The important files are the following two:
- model.py: contains code for all models
- Encoder: main LSTM language model
- CharEncoder: to produce character-based encoding of incoming word
- CharGenerator: to predict characters of next word in the sequence
- run.py: main file to train and evaluate
Description of model:
- The main idea of the model is a language modelling task (i.e. predict next word given the previous word(s)), but instead of predicting the index of the next word, we want to predict the character string of the next word.
- The main model (Encoder) takes as input a concatenation of the embedding of the word (simple look-up matrix) and the last_hidden state of a character-level LSTM (CharEncoder).
- The generator (CharGenerator) predicts the string of the next word (t+1) based on a concatenation of the hidden state of the word from the main LSTM at time point t and the character at time point n in the CharGenerator.

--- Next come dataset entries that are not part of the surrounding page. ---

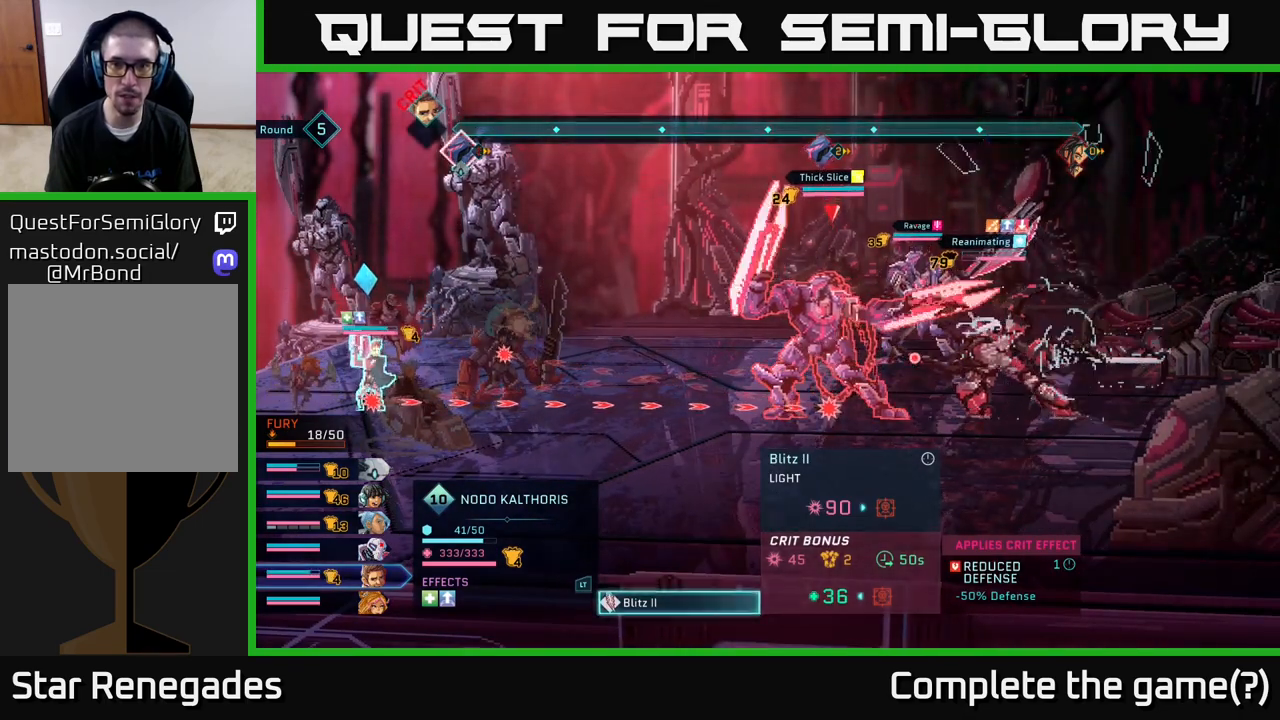
{"buttons": [], "left_stick": "center", "right_stick": "center", "events": []}
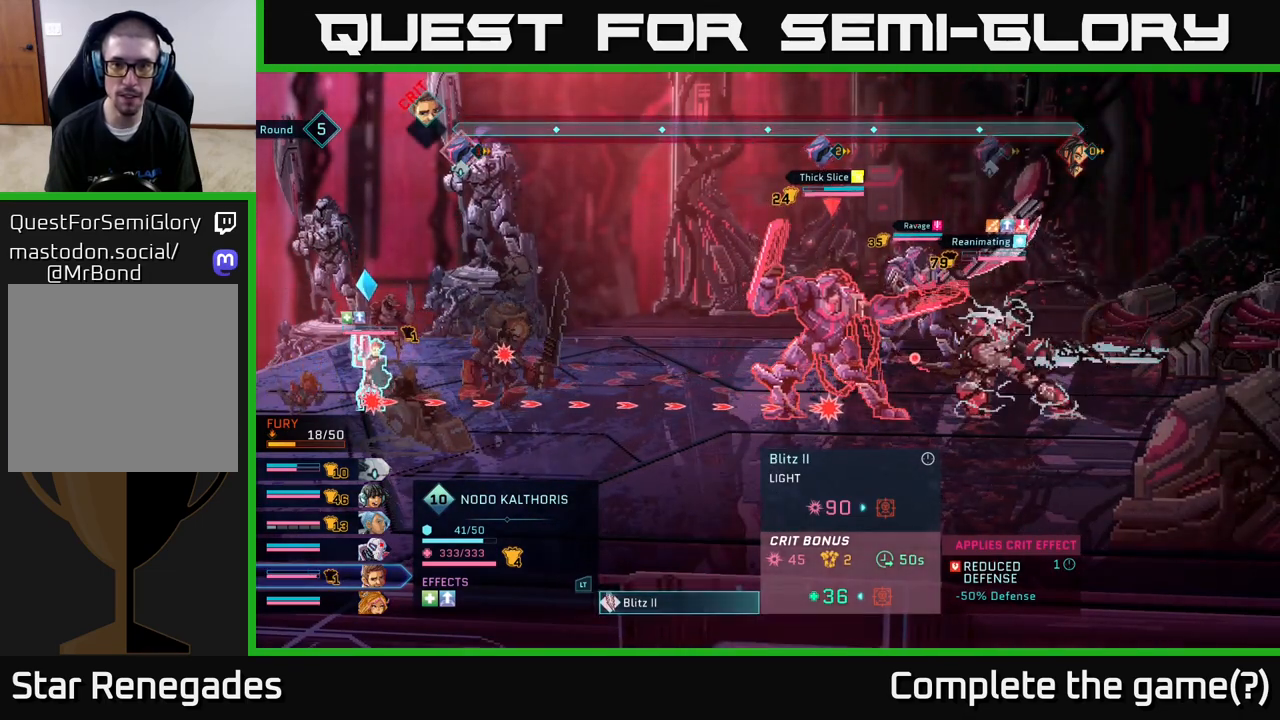
{"buttons": [], "left_stick": "center", "right_stick": "center", "events": []}
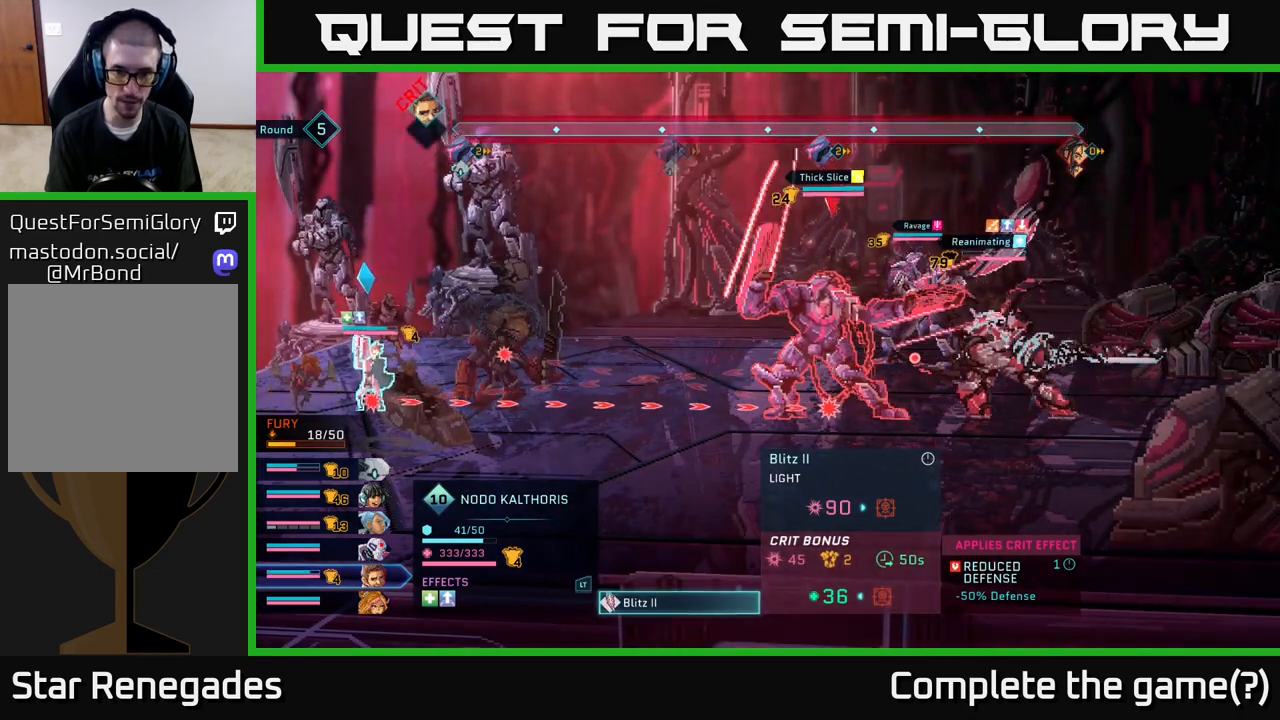
{"buttons": [], "left_stick": "center", "right_stick": "center", "events": []}
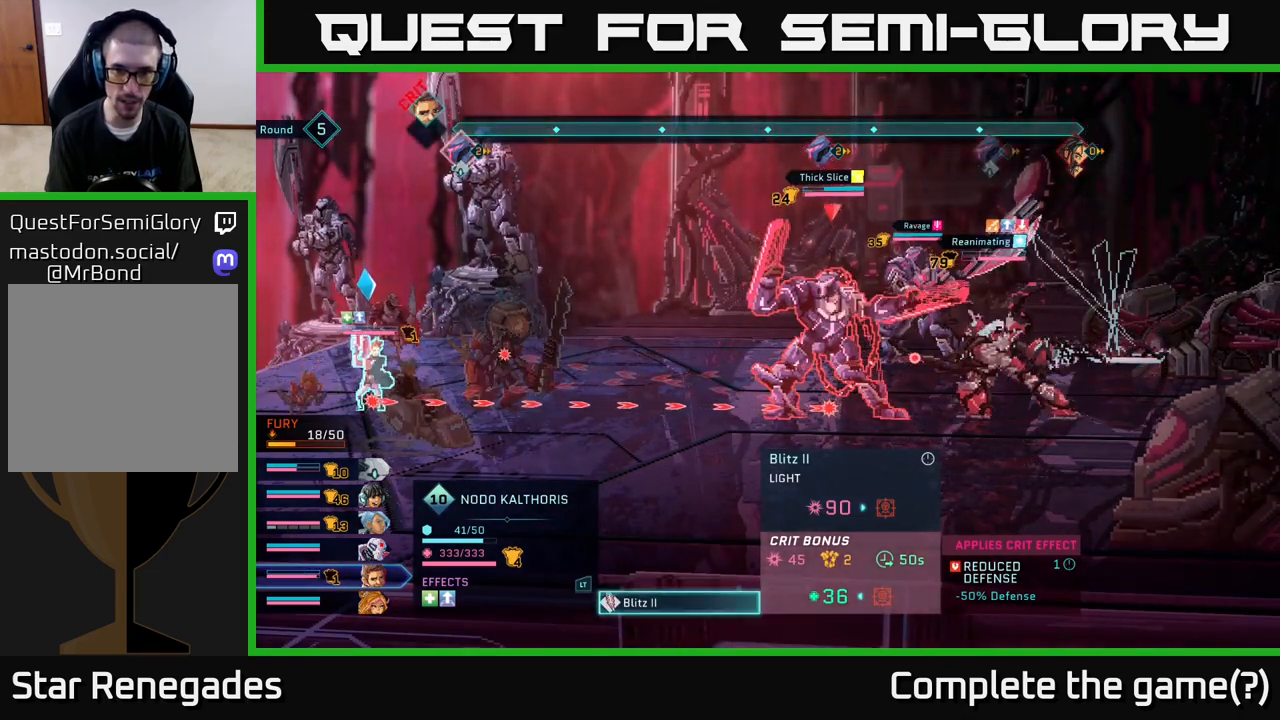
{"buttons": [], "left_stick": "center", "right_stick": "center", "events": [[200, "A", "down"], [267, "A", "up"]]}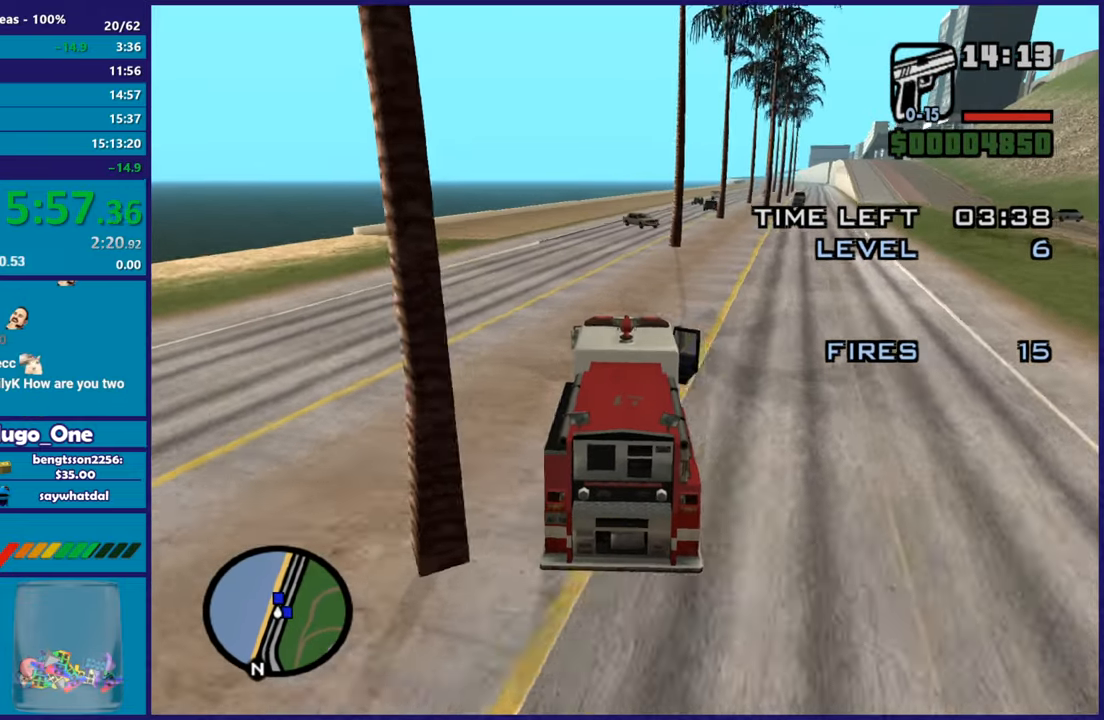
Gameplay with a controller (Xbox layout); each line is a JSON object with the inputs held at the frame after it. "events" lists button and stick changes between this image and that frame as [ms after this image, input, new state], when the widget could be followed in between. This document gives stick clicks only as held states, not as events.
{"buttons": [], "left_stick": "down-right", "right_stick": "down", "events": [[34, "left_stick", "down"], [217, "left_stick", "center"], [334, "left_stick", "left"], [484, "left_stick", "down-right"]]}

- In order to retrieve the hidden states of each word in the sequence, we have to loop over the words in the sequence. Thus, at each time point t, we generate the string of the next word (with method generate_bs). We do this over the whole batch one word at a time (this is possible because each sequence contains same number of words and is not padded). Thus the loss that is calculated over the characters of a word at time point n of the whole batch (I don't know whether this is ideal). The words are restricted to be a certain maximum length and the ones that are shorter are padded with 0s. Each word contains an <eow> character.